Fafadhun Somali Military Base
Fafahdun's proximity to the Kenya's NFD region and border the attention of early 1960s, the Somali government established army base near Fafahdun. From the early 1960s to late 1980s, Fahfahdun was home to Somalia's 63rd Army Division.

Geography and habitat
The town is located in the southwestern part of the country, near El Wak and about 85 miles west of Bardera.

A dust road passing through Fafahdun connects it to Bardera and other areas in the larger Gedo region, as well as the city of Wajir in the Somali-inhabited North Eastern Province of Kenya.
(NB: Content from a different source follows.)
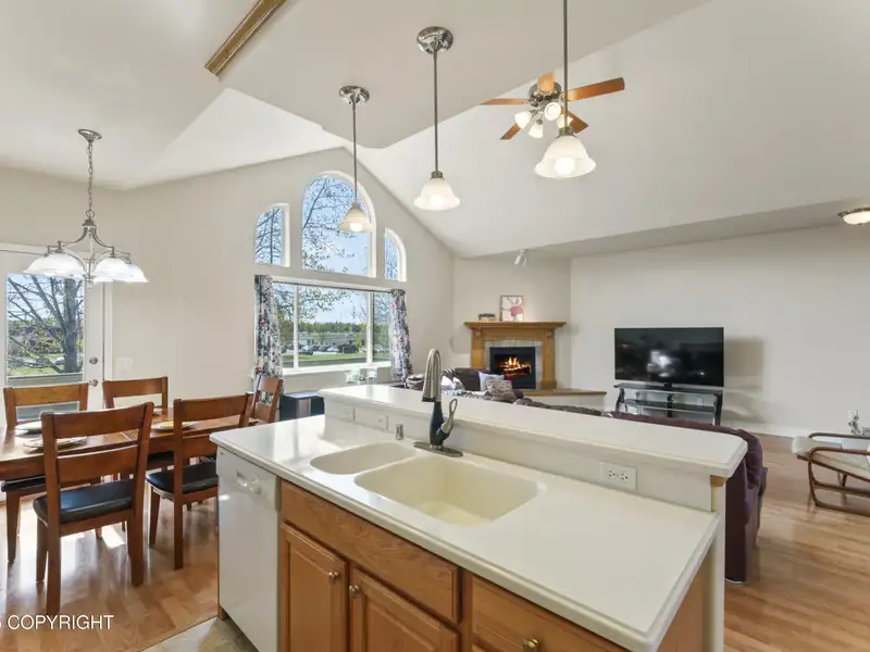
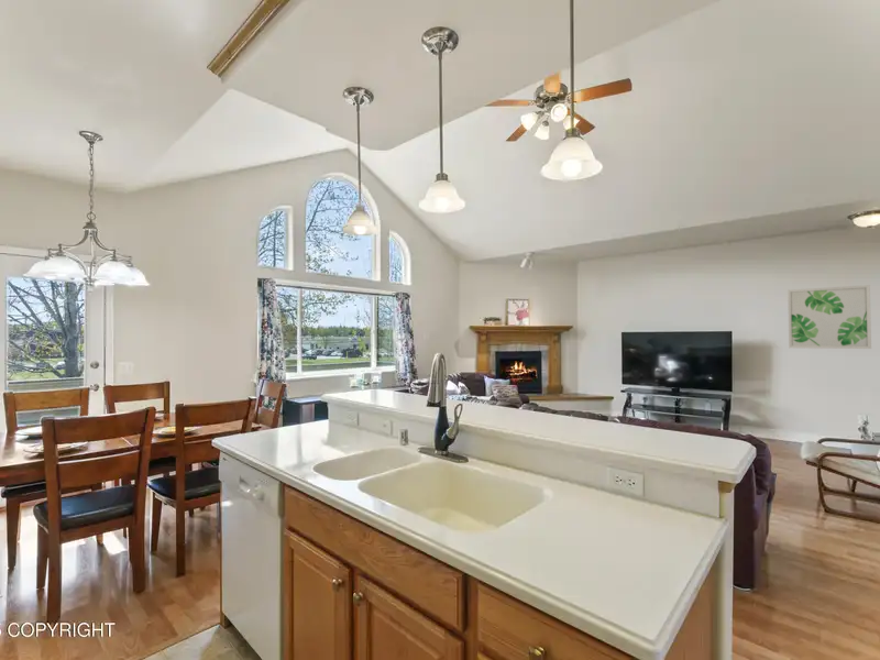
+ wall art [787,284,872,350]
The countryside is home to most of the Gedo region's camel population. About 50 km west of Fafahdun is the famous Gelgesha Prairie, an open flatland as far as the eye can see. Some of the exotic animals found in this prairie area include ostriches, oryx, gerenuks (a particular kind of antelope), warthogs, and a variety of bird species.

Demographics
Fafahdun's population is estimated to around 90.000 inhabitants. Reer Siyaad Hawraarsame and Reer Hassan of the Marehan Clan are well represented. Most of the town's residents are pastoralists who mainly raise camels.